O Min. Celso de Mello, do Supremo Tribunal Federal, relator do caso, proferiu memorável voto em favor da liberdade de imprensa, determinando o arquivamento do processo, pois a situação fática narrada estaria protegida pela liberdade de manifestação do pensamento e, portanto, não poderia ser punida.
Eis um trecho do voto:
"O teor da petição em referência, longe de evidenciar supostas práticas delituosas contra a segurança nacional, alegada­mente cometidas pelos jornalistas mencionados, traduz, na realidade, o exercício concreto, por esses profissionais da imprensa, da liberdade de expressão e de crítica, cujo fundamento reside no próprio texto da Constituição da República, que assegura, ao jornalista, o direito de expender crítica, ainda que desfavorável e exposta em tom contundente e sarcástico, contra quaisquer pessoas ou autoridades.
Ninguém ignora que, no contexto de uma sociedade fundada em bases democráticas, mostra-se intolerável a repressão penal ao pensamento, ainda mais quando a crítica – por mais dura que seja – revele-se inspirada pelo interesse público e decorra da prática legítima, como sucede na espécie, de uma liberdade pública de extração eminentemente constitucional (CF, art. 5º, IV, c/c o art. 220)".

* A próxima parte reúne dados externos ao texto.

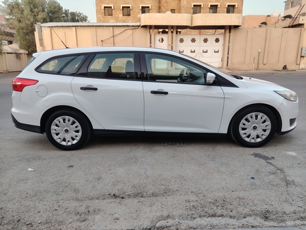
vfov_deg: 56.8
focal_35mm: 24
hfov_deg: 71.6
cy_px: 115
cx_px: 153
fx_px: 212
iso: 151
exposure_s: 1/50
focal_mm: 5.25
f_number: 1.75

Clique aqui para ver o voto na íntegra.
Como se observa, foi afastada a prática de suposto delito contra a segurança nacional por estar a conduta protegida pelo direito fundamental à manifestação do pensamento. A liberdade expressão foi alçada a um valor objetivamente aferível para afastar a aplicação da Lei de Segurança Nacional no caso concreto. Eis um belo exemplo de respeito à democracia.